------ TEXTO DADO

Galeón español del siglo XVI
En efecto, Felipe II podía ser un hombre de ideas fijas, pero también era un hombre de estado y conocedor de los asuntos políticos y militares, como ya se ha comentado. Tuvo en todo momento consejeros militares de primer orden y cuando se hacían bien las cosas, las fuerzas españolas podían batir a casi cualquiera, como demostraron Bazán y otros almirantes en el terreno naval o el propio Farnesio en la guerra terrestre. Por todo ello, como han sugerido algunos historiadores, no sería aventurado plantear la hipótesis de que Felipe II realmente no quiso en ningún momento invadir Inglaterra sino sólo acosarla, atemorizarla o amenazarla con un gran despliegue de medios. Del mismo modo, los ingleses estaban capacitados para atacar las costas peninsulares, emprender saqueos o hundir barcos, pero no realmente para llevar a cabo una invasión.

------------
------ DATOS DEL EJERCICIO

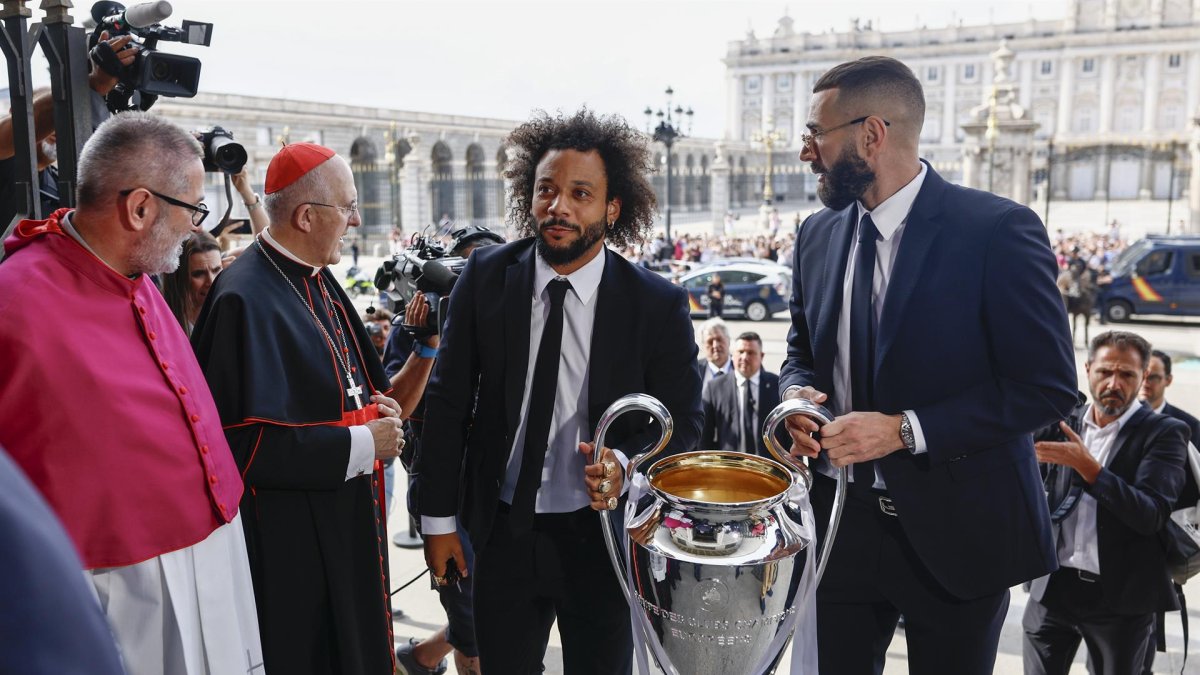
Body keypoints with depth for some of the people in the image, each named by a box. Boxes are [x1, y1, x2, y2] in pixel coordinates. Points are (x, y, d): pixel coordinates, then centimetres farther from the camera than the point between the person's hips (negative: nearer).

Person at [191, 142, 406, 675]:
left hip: (344, 519, 9)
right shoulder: (245, 299, -21)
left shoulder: (317, 281, 7)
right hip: (289, 538, -9)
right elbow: (246, 442, -25)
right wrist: (361, 444, -19)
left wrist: (374, 405, 0)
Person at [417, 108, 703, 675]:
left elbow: (682, 421, -2)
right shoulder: (486, 277, -7)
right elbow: (447, 400, -1)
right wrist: (438, 518, 0)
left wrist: (625, 464, -23)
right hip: (503, 532, 2)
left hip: (604, 535, -1)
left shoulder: (658, 304, -11)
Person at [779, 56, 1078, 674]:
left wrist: (904, 429, -21)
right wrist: (798, 394, -8)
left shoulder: (997, 229, -14)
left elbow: (1047, 387, -15)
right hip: (840, 515, 5)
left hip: (955, 530, -4)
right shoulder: (817, 235, 3)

------------

> [REQUISITOS DEL EJERCICIO]
1. Responde estas preguntas sobre el texto sobre Felipe II:
(a) ¿Qué almirante nombra el texto como ejemplo de éxito en el terreno naval?
(b) ¿A quién menciona como ejemplo en la guerra terrestre?
(c) ¿Para qué no estaban realmente capacitados los ingleses?
2. Indica si cada afirmación concuerda con el texto sobre Felipe II y cita las palabras del texto que lo deciden:
(a) Felipe II contó en todo momento con consejeros militares de primer orden.
(b) El texto afirma con certeza que Felipe II quiso invadir Inglaterra.
(c) Los ingleses estaban capacitados para hundir barcos.
3. Transcribe sin cambios el fragmento del texto sobre Felipe II que va desde "Galeón español del" hasta "cabo una invasión.".

> [RESULTADOS ESPERADOS]
1.
(a) Bazán.
(b) A Farnesio.
(c) Para llevar a cabo una invasión.

2.
(a) Sí: «Tuvo en todo momento consejeros militares de primer orden».
(b) No: «no sería aventurado plantear la hipótesis de que Felipe II realmente no quiso en ningún momento invadir Inglaterra».
(c) Sí: «los ingleses estaban capacitados para atacar las costas peninsulares, emprender saqueos o hundir barcos».

3.
Galeón español del siglo XVI
En efecto, Felipe II podía ser un hombre de ideas fijas, pero también era un hombre de estado y conocedor de los asuntos políticos y militares, como ya se ha comentado. Tuvo en todo momento consejeros militares de primer orden y cuando se hacían bien las cosas, las fuerzas españolas podían batir a casi cualquiera, como demostraron Bazán y otros almirantes en el terreno naval o el propio Farnesio en la guerra terrestre. Por todo ello, como han sugerido algunos historiadores, no sería aventurado plantear la hipótesis de que Felipe II realmente no quiso en ningún momento invadir Inglaterra sino sólo acosarla, atemorizarla o amenazarla con un gran despliegue de medios. Del mismo modo, los ingleses estaban capacitados para atacar las costas peninsulares, emprender saqueos o hundir barcos, pero no realmente para llevar a cabo una invasión.